Исус разве был просветленным?

----------


## Кумо

> Исус разве был просветленным?


Вообще, похож

----------


## Faradej

> Во время церемонии можно заниматься медитацией (в том числе медитацией на саму чайную церемонию), созерцанием, чтением буддийских и даосских текстов и комментариев; читать мантры, *просто думать о чём-нибудь (исключая бытовуху, работу, проблемы и всё то, что «достаёт» в обычной жизни)*.


А о чем тогда думать? О нирване, Будде, космосе и прочей фантатики? Лучше вобще не думать чем думать об этом.

----------


## Поляков

> *Прим*: чайная церемония может проводиться как исключительно чайная церемония, так и как составная часть завтрака, ужина, вообще еды (в том числе лёгкой выпивки)...
> 
> Во время церемонии можно заниматься медитацией (в том числе медитацией на саму чайную церемонию), созерцанием, чтением буддийских и даосских текстов и комментариев; читать мантры, просто думать о чём-нибудь (исключая бытовуху, работу, проблемы и всё то, что «достаёт» в обычной жизни).


Зачет! Сначала по 150 и созерцать, созерцать, созерцать.  :Big Grin:

----------


## Aiker

> Зачет! Сначала по 150 и созерцать, созерцать, созерцать.


Да нет, 150 - многовато. А вообще я где-то читал, что гостям в японской чайной церемонии подают немного сакэ.... А почему бы нет? Гости, проходя по дорожке к чайному домику в сандалях, рискуют промочить ноги если прошёл дождь, и сакэ весьма кстати...
Кроме того, если считать чайную церемонию как средство расслабления, отвлечения от суетного мира, способ достижения безмятежности и так далее, то алкоголь делает это тоже. Только очень грубо и глупо.
А вот "созерцать" - это Вы правы. Именно.

----------


## Aiker

> А о чем тогда думать? О нирване, Будде, космосе и прочей фантатики? Лучше вобще не думать чем думать об этом.


Интересный вопрос. Как принято в дзен-буддизме, нужно просто отпустить разум на волю.  Приходят мысли - пусть приходят. О Будде? - пожалуйста, пусть твой мозг думает о Будде. О нирване - на здоровье. О дхарме - ты архат.
Пусть мозг занимается своими делами, а ты - своими.
Проще всего сравнить мозг (личность, самость, Я) с любимой кошкой (собачкой), которую ты любишь, конечно, но .....

----------


## Поляков

> Гости, проходя по дорожке к чайному домику в сандалях, рискуют промочить ноги если прошёл дождь, и сакэ весьма кстати...

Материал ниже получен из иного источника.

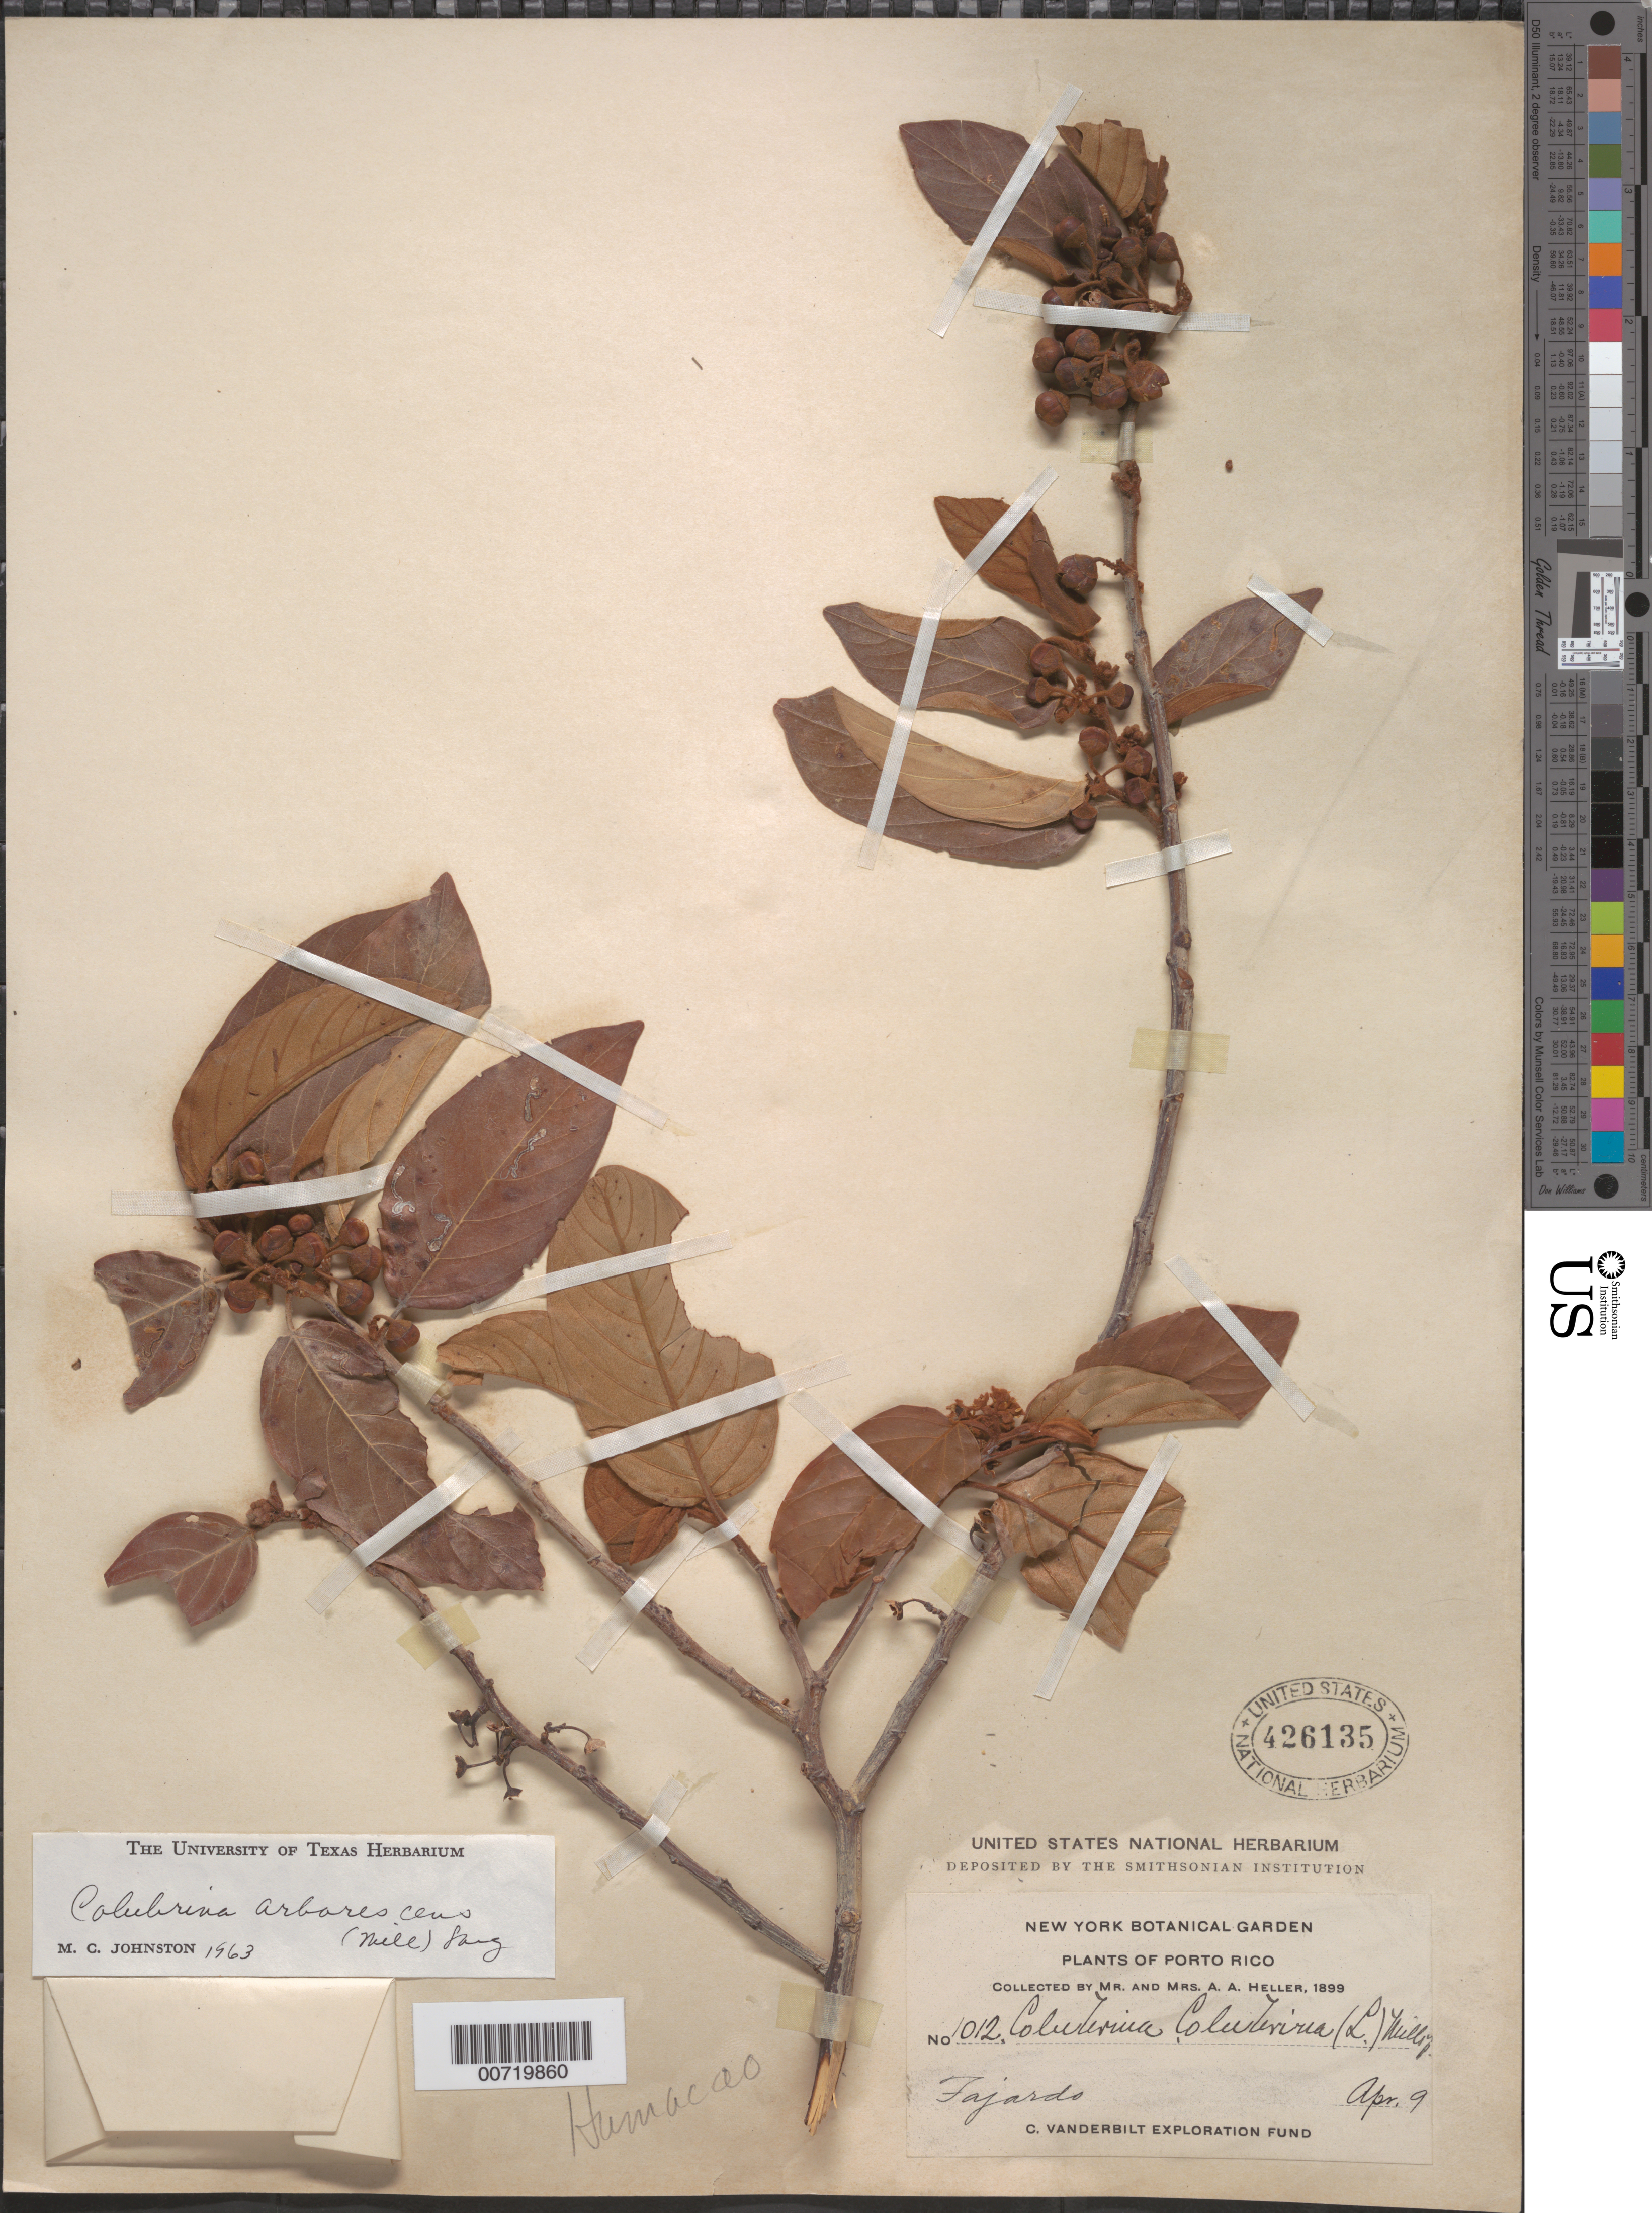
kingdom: Plantae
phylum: Tracheophyta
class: Magnoliopsida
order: Rosales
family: Rhamnaceae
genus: Colubrina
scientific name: Colubrina arborescens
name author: (Mill.) Sarg.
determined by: Johnston, Marshall C.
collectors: A. A. Heller & E. G. Heller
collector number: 1012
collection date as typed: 09 Apr 1899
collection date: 1899-04-09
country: Puerto Rico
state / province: Fajardo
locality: Fajardo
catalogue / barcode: US 426135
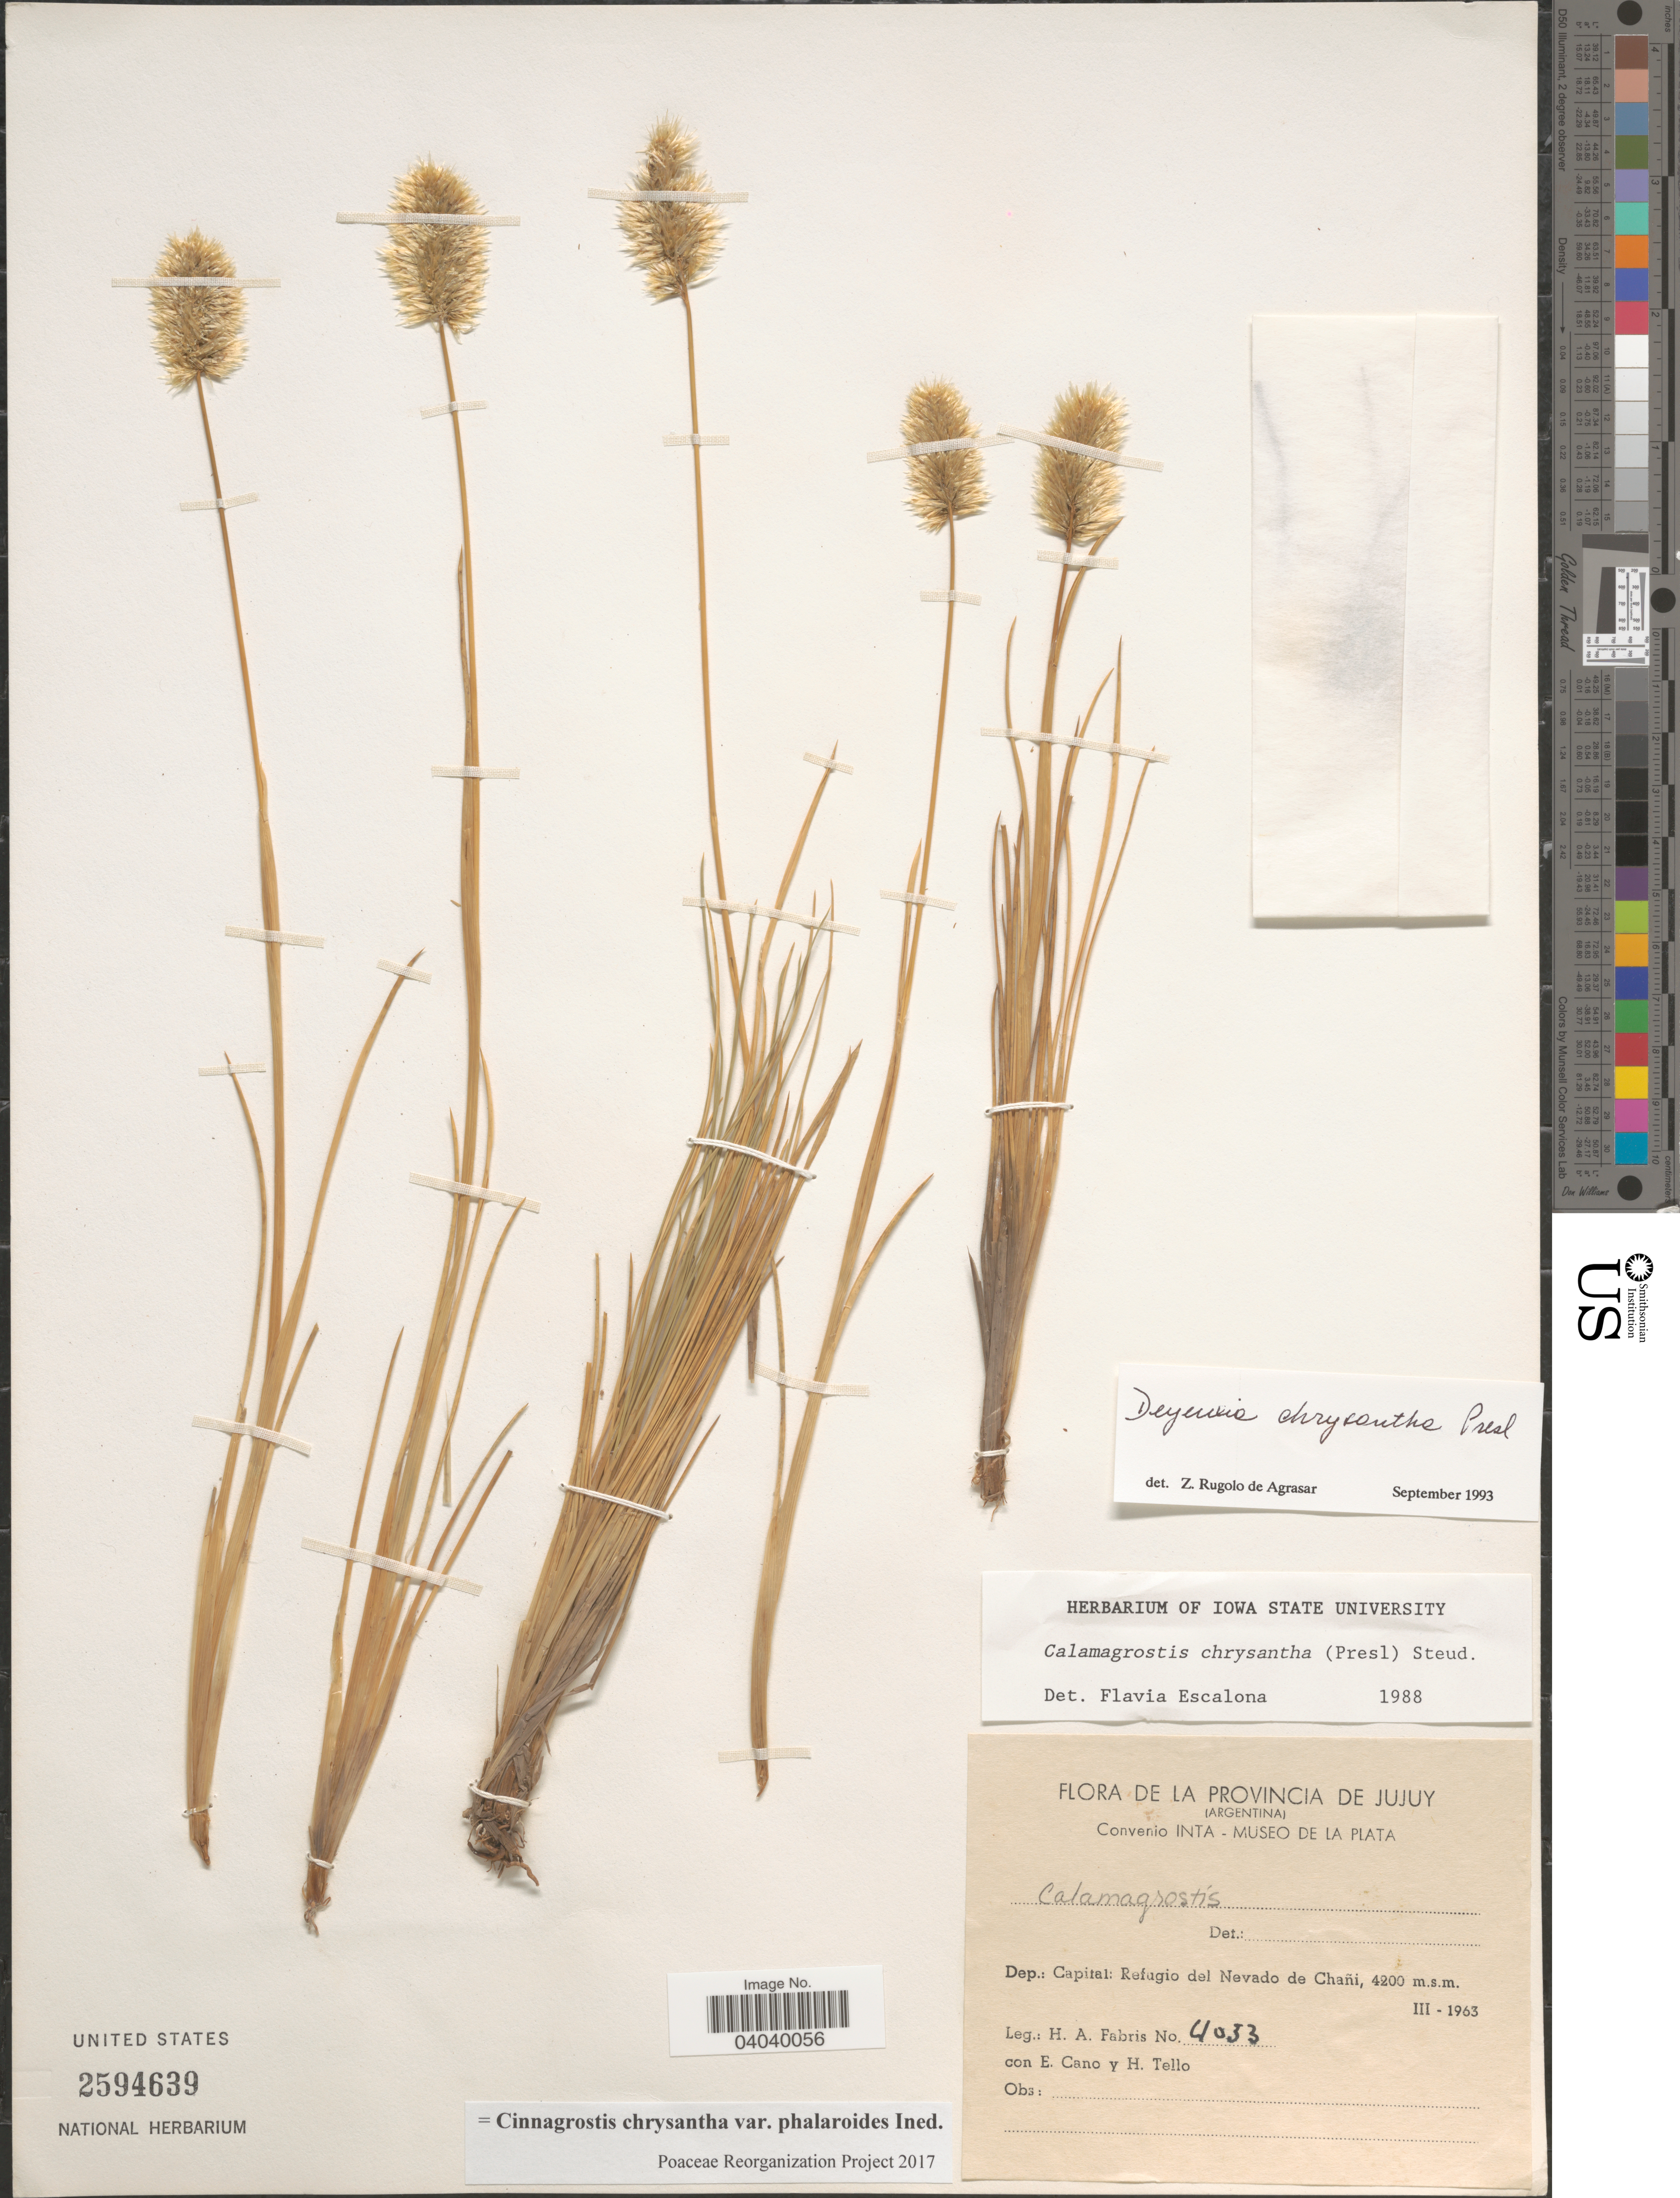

Особенно актуально в наших условиях. Но для здоровья полезно, кто бы спорил.  :Big Grin:

----------


## Chantu

действительно в современной чайной церемонии допускается сакэ в отдельных случаях.....что лично меня сильно огорчает..но не в этом дело,а вот в чем...
Давным давно....было 2 вида чайных церемоний как поначалу в Китае так и в Дальнейшем в Японии 
1 Церемония в монастырях.
2 Светская придворная.
И как водится со временем все смешалось...и похороны и праздники решили совместить :Wink: ))

----------


## Faradej

Ну и правильно

----------


## Chantu

оно так как оно есть :Smilie:

----------


## Faradej

А вы важе выражение считаете правельным? :Wink:

----------


## Дохо

> А вы важе выражение считаете правельным?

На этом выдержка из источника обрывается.